Posted February 28th, 2018 by Tyler Irving

U of T Engineering launches new offerings in Machine Intelligence and Data Analytics

Robert Adragna (Year 2 EngSci) and Mona Gridseth (UTIAS PhD candidate) work on a sensor array as part of the AutoDrive project, an intercollegiate competition to create a self-driving car. Artificial intelligence and analytics are the focus of two new educational programs set to launch at U of T Engineering next fall. (Photo: Tyler Irving)

Robert Adragna (Year 2 EngSci) and Mona Gridseth (UTIAS PhD candidate) work on a sensor array as part of the AutoDrive project, an intercollegiate competition to create a self-driving car. Artificial intelligence and analytics are the focus of two new educational programs set to launch at U of T Engineering next fall. (Photo: Tyler Irving)

Our society produces billions of gigabytes of data each day, from retail product barcodes to images from CCTV cameras, social media posts or data from GPS devices. Two new programs from U of T Engineering will prepare the next generation of experts to leverage this data and enhance fields as diverse as health care, finance and autonomous transportation.
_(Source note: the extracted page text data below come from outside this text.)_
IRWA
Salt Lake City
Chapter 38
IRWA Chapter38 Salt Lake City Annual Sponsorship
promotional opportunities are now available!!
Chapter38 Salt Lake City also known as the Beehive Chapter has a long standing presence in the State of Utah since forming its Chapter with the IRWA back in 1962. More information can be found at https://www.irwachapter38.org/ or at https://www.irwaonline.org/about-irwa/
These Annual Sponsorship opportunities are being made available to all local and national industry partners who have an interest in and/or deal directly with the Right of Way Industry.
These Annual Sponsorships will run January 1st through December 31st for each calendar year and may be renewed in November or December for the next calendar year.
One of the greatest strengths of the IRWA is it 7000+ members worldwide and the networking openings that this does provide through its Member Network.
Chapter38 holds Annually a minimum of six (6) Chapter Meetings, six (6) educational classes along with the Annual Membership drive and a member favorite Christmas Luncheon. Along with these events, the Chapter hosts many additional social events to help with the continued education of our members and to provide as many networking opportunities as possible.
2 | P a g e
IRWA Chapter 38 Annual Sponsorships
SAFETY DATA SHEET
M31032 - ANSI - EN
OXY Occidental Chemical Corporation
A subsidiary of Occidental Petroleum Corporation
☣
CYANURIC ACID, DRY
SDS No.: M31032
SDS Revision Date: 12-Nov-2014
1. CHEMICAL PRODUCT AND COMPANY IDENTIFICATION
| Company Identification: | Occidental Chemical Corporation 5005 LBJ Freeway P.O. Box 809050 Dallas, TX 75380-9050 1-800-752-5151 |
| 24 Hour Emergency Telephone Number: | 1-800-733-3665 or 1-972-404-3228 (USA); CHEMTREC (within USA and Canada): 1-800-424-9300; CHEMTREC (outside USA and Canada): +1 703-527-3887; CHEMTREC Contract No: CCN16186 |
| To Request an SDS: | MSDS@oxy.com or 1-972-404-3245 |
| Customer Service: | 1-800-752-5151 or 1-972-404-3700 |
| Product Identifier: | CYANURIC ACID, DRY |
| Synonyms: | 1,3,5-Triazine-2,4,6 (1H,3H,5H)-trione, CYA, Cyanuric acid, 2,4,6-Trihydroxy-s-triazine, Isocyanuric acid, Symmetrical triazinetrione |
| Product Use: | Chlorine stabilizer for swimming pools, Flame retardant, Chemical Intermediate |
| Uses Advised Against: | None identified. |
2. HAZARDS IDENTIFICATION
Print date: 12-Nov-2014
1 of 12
The Engineering Science major in Machine Intelligence is set to receive its first students in fall 2018. Students in the new major will take a systems approach, with emphasis on the integration of both computer hardware and software systems. They will study, develop and apply algorithms that can learn and make decisions based on data, but they will also gain a deep understanding of how to clean and structure information, build mathematical models, and create computer architectures optimized for artificial intelligence applications.

“Machine learning and artificial intelligence are inherently multidisciplinary,” says Professor Deepa Kundur (ECE), chair of the Faculty’s Engineering Science program. “They require a strong technical foundation, but also the creativity and flexibility to apply techniques to a wide range of challenges. There is no traditional career path, which is why they are a perfect fit for our graduates.”

The other new offering is the MEng emphasis in Analytics, which is open to professional master’s students in chemical engineering, civil engineering, electrical and computer engineering, and mechanical and industrial engineering. Students in this program will learn techniques and strategies to translate large data sets into useful insights for sectors such as transportation, banking and health care.

Both of the new programs draw on the Faculty’s existing expertise in areas such as operations research, computational genomics and intelligent mechatronic systems. U of T Engineering researchers are already using data analytics to optimize surgical schedules, point the way toward new treatments for genetic diseases and improve the functioning of cities.

Using data from advanced sensors, they have also designed a self-driving wheelchair and a variety of autonomous drones. A team composed of undergraduate and graduate students from U of T Engineering is currently converting an electric vehicle into an autonomous one as part of the international AutoDrive competition.

The programs will also be enhanced by multidisciplinary research centres such as the Vector Institute for Artificial Intelligence and the Institute for Robotics and Mechatronics (IRM), which bring together some of the world’s top experts in these fields, both within and beyond engineering.

“We have seen very strong demand, both from interested students and from the industries that require this kind of expertise,” says Kundur. “The possibilities are truly boundless, and I am very excited to see where our graduates will take their knowledge in the years to come.”